Biden administration seeks warrantless surveillance
The Biden administration urged Congress on Tuesday to renew a controversial warrantless surveillance law, emphasizing that security officials use it for a broad range of foreign policy and national security goals such as detecting espionage by countries including China and Iran or stopping hackers.
The administration's effort is likely to face particularly steep headwinds because many Republicans have adopted former President Donald Trump's distrust of security agencies and surveillance, bolstering privacy advocates who have long been skeptical of the law, known as Section 702.
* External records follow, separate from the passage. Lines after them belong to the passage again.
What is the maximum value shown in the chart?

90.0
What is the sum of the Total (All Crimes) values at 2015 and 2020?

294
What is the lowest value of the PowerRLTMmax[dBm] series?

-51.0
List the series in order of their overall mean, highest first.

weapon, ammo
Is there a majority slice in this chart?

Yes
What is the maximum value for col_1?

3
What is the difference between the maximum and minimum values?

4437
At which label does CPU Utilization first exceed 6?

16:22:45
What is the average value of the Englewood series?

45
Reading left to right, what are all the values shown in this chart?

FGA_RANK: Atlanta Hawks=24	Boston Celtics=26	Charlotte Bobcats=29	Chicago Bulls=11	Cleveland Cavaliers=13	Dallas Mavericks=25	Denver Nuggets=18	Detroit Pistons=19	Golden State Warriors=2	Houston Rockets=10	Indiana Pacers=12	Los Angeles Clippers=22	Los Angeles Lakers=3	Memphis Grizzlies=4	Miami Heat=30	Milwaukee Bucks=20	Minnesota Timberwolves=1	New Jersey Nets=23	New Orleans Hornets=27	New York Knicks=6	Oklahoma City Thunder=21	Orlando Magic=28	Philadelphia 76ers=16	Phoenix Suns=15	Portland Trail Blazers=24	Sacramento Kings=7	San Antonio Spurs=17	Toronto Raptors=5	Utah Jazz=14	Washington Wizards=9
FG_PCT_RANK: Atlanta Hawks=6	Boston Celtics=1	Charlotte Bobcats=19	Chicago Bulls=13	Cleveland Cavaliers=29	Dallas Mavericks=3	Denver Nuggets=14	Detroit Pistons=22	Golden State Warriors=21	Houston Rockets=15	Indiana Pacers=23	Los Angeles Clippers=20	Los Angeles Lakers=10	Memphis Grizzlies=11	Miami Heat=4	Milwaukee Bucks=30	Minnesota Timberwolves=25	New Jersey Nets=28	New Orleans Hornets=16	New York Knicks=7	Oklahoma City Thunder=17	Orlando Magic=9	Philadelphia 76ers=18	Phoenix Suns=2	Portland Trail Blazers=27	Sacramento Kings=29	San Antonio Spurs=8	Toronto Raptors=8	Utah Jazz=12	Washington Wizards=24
To head off the resistance, the Biden administration has sought to cast the law, which would otherwise expire at the end of the year, as a tool that is used not only for counterterrorism but has also aided the government in identifying economic risks and preventing foreign actors from creating weapons of mass destruction.
In a letter to lawmakers, Attorney General Merrick Garland and Avril Haines, director of national intelligence, described the law as vital.
“There is no way to replicate Section 702's speed, reliability, specificity and insight,” they wrote.
Enacted in 2008, Section 702 legalized a form of a warrantless wiretapping program code-named Stellarwind, which President George W. Bush secretly started after the terrorist attacks of Sept. 11, 2001. It continues to be a counterterrorism tool; the letter also stressed, as National Security Agency Director Paul M. Nakasone said in January, that the surveillance program played a role in the drone strike in August that killed al-Qaida leader Ayman al-Zawahri.
But despite its recent shift in emphasis on uses beyond counterterrorism, the government has relied on Section 702 for the full array of foreign intelligence purposes from the start.
It allows the government to collect — on domestic soil and without a warrant — communications of targeted foreigners abroad, including when those people are interacting with Americans. The National Security Agency can order email services such as Google to turn over copies of all messages in the accounts of any foreign user and network operators such as AT&T to furnish copies of any phone calls, texts and internet communications to or from a foreign target.
Section 702 is an exception to the Foreign Intelligence Act of 1978, or FISA, which generally requires the government to obtain individualized warrants from a court to carry out electronic surveillance activities for national-security purposes on domestic soil.
Republicans lawmakers have traditionally been more supportive of national-security powers such as surveillance. But Trump's repeated efforts to stoke mistrust of the FBI and surveillance have altered the political calculus in the effort to renew Section 702.
As part of the Russia investigation, FBI applications for FISA wiretaps of Carter Page, a former adviser to the 2016 Trump campaign, were riddled with errors and omissions, an inspector general found. Rep. Jim Jordan of Ohio, a Trump ally who is the chairman of the Judiciary Committee, which shares jurisdiction over FISA with the Intelligence Committee, told Fox News in October that “I think we should not even reauthorize FISA, which is going to come in the next Congress.”
Notably, however, the kind of wiretapping that the FBI botched in the Russia investigation involved warrants, the authority for which is not expiring.